The activists said they also were carrying hundreds of
electric-powered wheelchairs, prefabricated homes and water purifiers.
Israeli Foreign Ministry spokesman Yigal Palmor said that after a
security check, permitted humanitarian aid confiscated from the boats
will be transferred to Gaza through authorized channels. However,
Israel would not transfer items it has banned from Gaza under its
blockade rules.
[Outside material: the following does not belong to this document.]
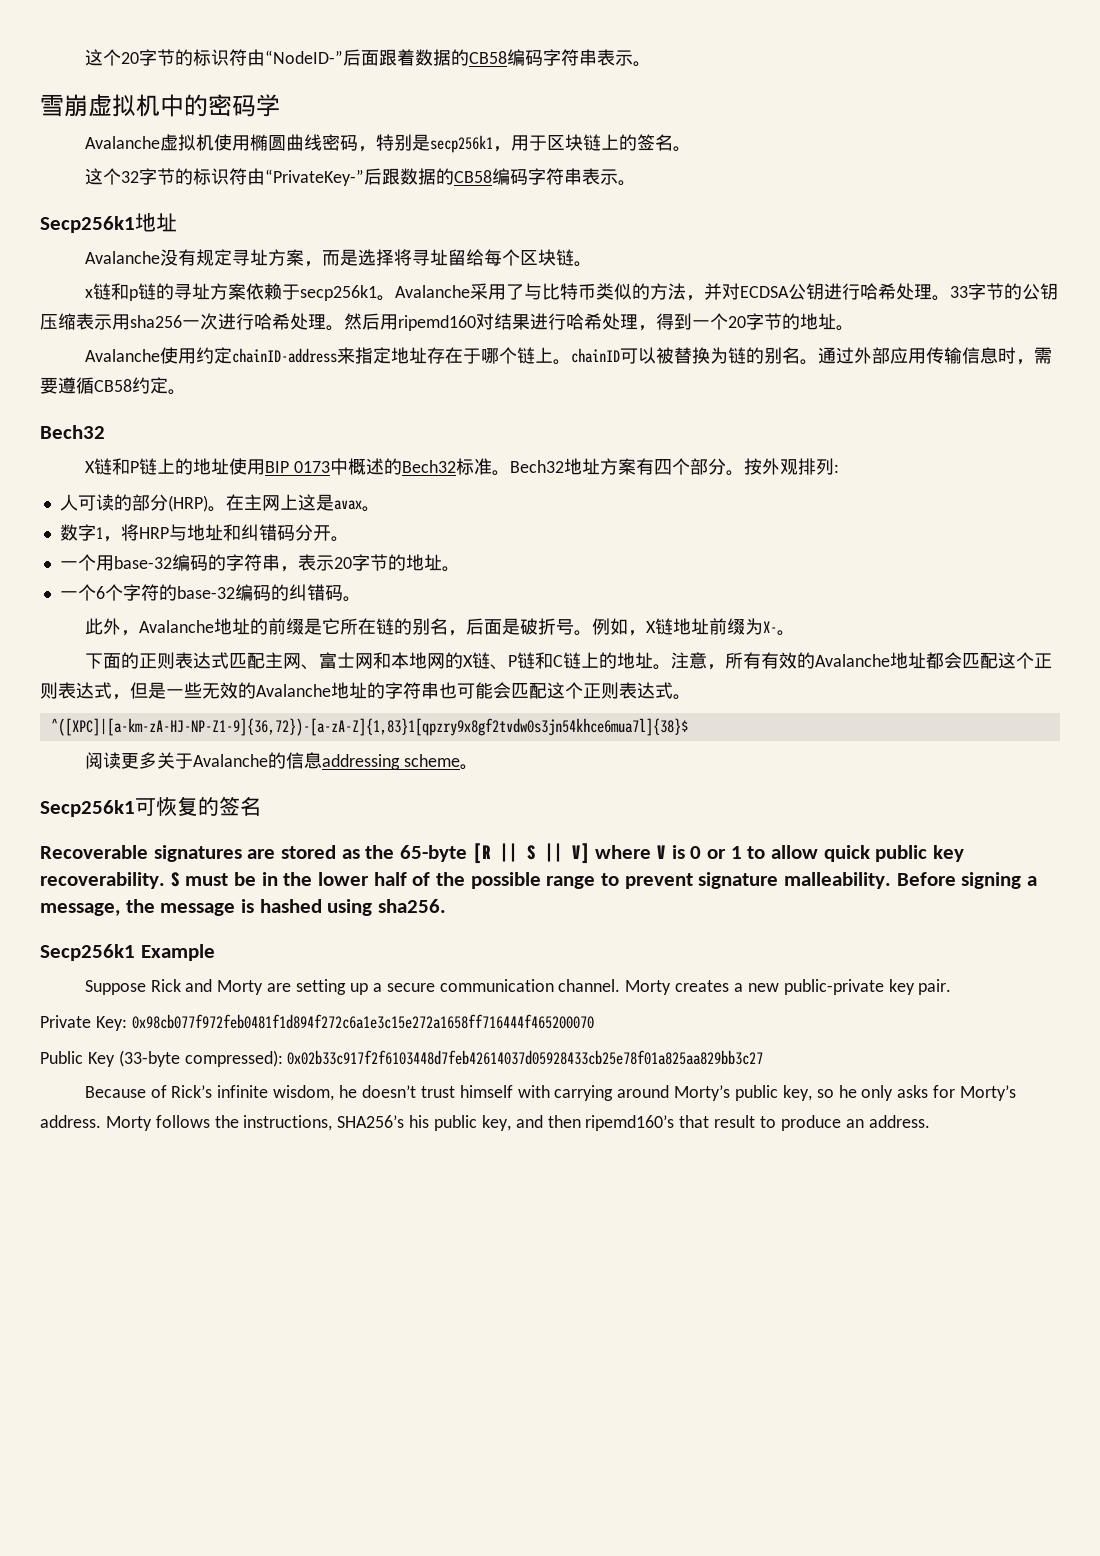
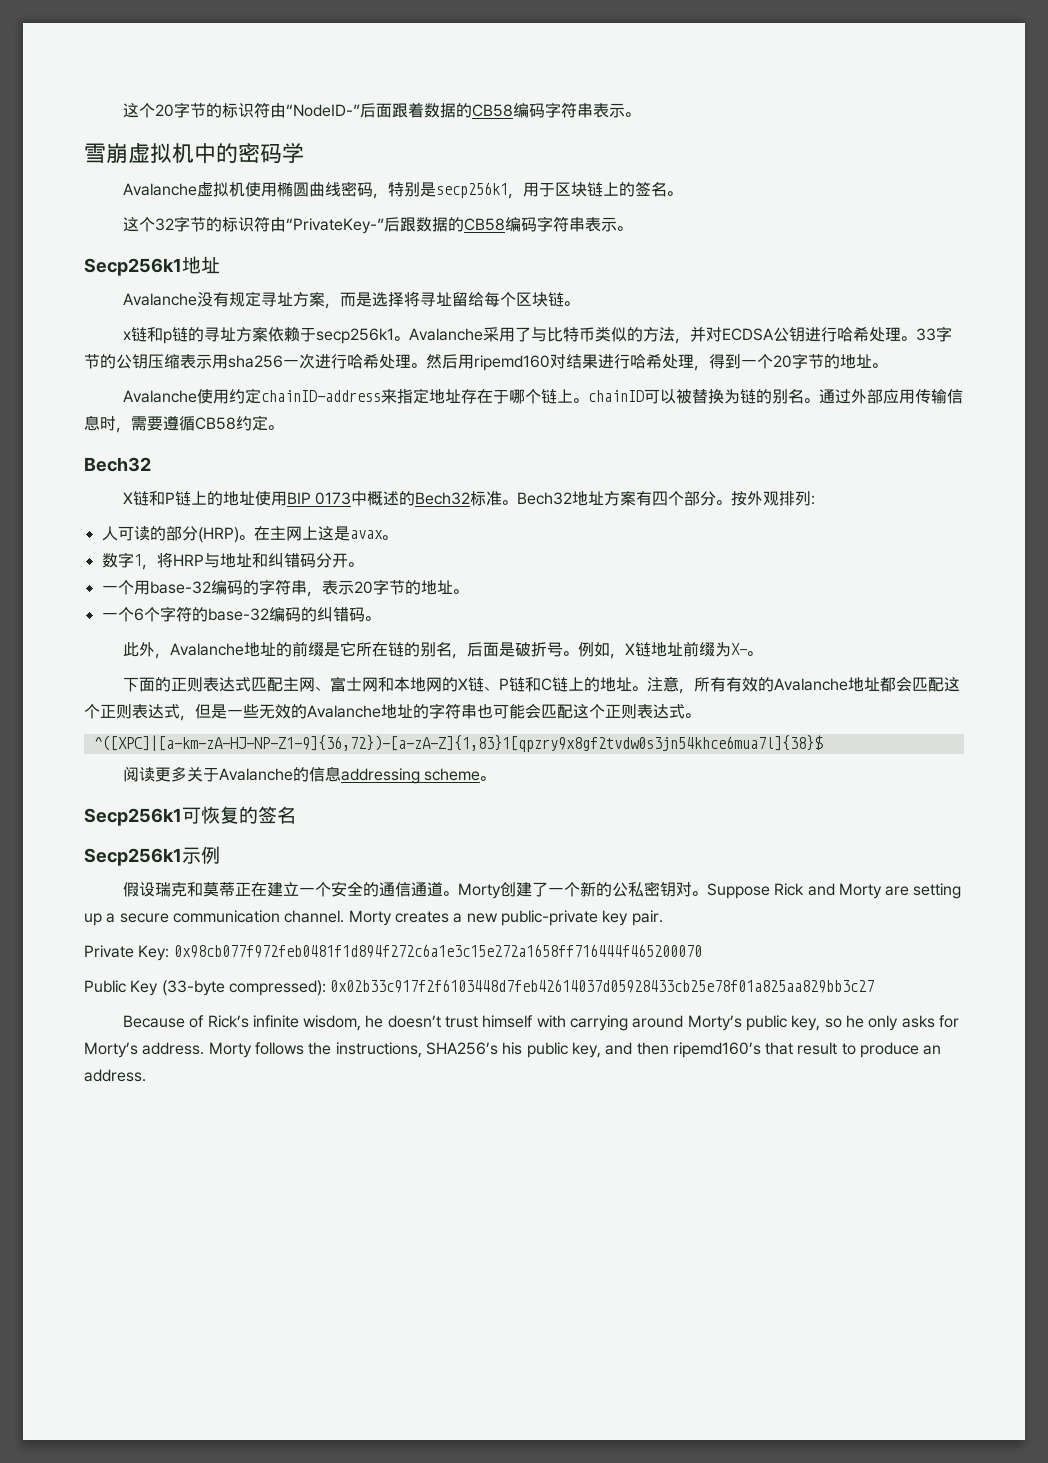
[40,843,965,864] [40,872,1038,889] [40,899,447,916] [40,944,215,961] Recoverable signatures are stored as the 65-byte [R || S || V] where V is 0 or 1 to allow quick public key recoverability. S must be in the lower half of the possible range to prevent signature malleability. Before signing a message, the message is hashed using sha256. // Secp256k1 Example // -> [84,846,220,866] [122,881,707,899] Secp256k1示例 // 假设瑞克和莫蒂正在建立一个安全的通信通道。Morty创建了一个新的公私密钥对。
Palmor said that for example, cement would be allowed
only if it is tied to a specific project.
This is the ninth time that the Free Gaza movement has tried to ship
in humanitarian aid to Gaza since August 2008.
Israel has let ships through five times, but has blocked them from
entering Gaza waters since a three-week military offensive against
Gaza's Hamas rulers in January 2009. The flotilla bound for Gaza is
the largest to date.
Some 700 pro-Palestinian activists are on the boats, including 1976
Nobel Peace Prize laureate Mairead Corrigan Maguire of Northern
Ireland, European legislators and an elderly Holocaust survivor.
The mission has experienced repeated delays, both due to mechanical
problems and a decision by Cyprus to bar any boat from sailing from
its shore to Gaza. The ban forced a group of European lawmakers to
depart from the breakaway Turkish Cypriot northern part of the island
Israel and Egypt imposed the blockade on Gaza after Hamas militants
violently seized control of the seaside territory in June 2007.
Israel says the measures are needed to prevent Hamas, which has fired
thousands of rockets at Israel, from building up its arsenal. But
United Nations officials and international aid groups say the blockade
has been counterproductive, failing to weaken the Islamic militant
group while devastating the local economy.
Israel rejects claims of a humanitarian crisis in Gaza, saying it
allows more than enough food and medicine into the territory. The
Israelis also point to the bustling smuggling industry along Gaza's
southern border with Egypt, which has managed to bring consumer goods,
gasoline and livestock into the seaside strip.
Israel has condemned the flotilla as a provocation and vowed to block
it from reaching Gaza.
Israeli military officials said they hope to resolve the situation
peacefully but are prepared for all scenarios. Naval commandos have
been training for days in anticipation of the standoff. Military
officials, speaking on condition of anonymity under official
guidelines, said the forces would likely take over the boats under the
cover of darkness.
Palmor said foreigners on the ships would be sent back to their
countries. Activists who did not willingly agree to be deported would
be detained. A special detention facility has been set up in Ashdod.